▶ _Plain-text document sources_
::::

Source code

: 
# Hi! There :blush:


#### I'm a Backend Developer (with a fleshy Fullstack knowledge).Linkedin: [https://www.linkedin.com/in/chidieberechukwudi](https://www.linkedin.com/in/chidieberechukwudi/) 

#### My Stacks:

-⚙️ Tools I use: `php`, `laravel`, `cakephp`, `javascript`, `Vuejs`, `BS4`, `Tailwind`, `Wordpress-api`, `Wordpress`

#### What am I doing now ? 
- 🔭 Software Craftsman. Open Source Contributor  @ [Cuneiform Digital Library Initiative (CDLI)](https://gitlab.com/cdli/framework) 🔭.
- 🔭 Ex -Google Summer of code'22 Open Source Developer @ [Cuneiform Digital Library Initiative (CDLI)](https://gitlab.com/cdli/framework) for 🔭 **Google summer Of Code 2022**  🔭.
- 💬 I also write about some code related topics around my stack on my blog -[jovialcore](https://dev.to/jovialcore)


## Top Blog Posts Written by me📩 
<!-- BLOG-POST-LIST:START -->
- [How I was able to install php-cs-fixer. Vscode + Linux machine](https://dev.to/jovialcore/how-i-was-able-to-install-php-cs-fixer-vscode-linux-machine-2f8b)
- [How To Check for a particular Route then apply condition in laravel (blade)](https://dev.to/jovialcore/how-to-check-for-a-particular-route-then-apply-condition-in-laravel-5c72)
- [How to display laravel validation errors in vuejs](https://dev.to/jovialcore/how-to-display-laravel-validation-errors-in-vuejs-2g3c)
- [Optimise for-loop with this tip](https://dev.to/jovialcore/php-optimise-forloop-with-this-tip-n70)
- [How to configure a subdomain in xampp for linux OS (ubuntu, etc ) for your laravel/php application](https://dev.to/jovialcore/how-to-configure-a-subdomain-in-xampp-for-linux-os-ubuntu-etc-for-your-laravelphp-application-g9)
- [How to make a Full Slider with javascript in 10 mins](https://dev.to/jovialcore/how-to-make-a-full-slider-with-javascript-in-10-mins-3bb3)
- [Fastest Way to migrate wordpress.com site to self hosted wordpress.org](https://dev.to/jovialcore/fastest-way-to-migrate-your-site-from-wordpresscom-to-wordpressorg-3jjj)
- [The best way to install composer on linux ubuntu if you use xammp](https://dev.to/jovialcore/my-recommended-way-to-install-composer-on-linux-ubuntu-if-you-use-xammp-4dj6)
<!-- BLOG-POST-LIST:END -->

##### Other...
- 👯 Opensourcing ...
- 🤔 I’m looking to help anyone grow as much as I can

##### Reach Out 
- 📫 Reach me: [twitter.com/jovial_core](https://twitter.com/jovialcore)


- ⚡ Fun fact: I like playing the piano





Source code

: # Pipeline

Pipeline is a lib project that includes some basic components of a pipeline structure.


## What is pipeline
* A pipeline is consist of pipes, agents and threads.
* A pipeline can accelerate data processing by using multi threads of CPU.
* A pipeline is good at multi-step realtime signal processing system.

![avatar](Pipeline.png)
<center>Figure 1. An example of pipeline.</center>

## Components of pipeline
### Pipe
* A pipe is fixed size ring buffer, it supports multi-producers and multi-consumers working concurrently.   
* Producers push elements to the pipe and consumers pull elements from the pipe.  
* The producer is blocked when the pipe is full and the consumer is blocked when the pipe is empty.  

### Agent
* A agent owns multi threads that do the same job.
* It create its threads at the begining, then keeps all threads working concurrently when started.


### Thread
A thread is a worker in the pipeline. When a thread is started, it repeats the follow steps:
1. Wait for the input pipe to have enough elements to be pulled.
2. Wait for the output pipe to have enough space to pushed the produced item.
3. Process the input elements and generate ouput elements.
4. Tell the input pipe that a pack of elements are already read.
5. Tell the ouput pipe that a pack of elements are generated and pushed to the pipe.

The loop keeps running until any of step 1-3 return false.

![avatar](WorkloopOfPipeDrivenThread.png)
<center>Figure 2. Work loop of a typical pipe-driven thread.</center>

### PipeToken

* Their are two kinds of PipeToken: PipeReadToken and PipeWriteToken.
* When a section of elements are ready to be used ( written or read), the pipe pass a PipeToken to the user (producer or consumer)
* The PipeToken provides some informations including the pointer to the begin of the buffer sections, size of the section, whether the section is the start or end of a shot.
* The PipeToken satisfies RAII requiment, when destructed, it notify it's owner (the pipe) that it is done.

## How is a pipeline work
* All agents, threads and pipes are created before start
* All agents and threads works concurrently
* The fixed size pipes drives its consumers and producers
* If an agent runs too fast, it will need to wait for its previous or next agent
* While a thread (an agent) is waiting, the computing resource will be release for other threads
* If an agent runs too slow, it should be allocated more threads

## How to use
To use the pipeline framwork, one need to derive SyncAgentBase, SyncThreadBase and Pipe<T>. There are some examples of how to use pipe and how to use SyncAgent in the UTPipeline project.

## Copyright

::::

▶ _Brief_
Copy every line in the data above that has the string "keeps" in it.

▶ _Exercise result_
* It create its threads at the begining, then keeps all threads working concurrently when started.
The loop keeps running until any of step 1-3 return false.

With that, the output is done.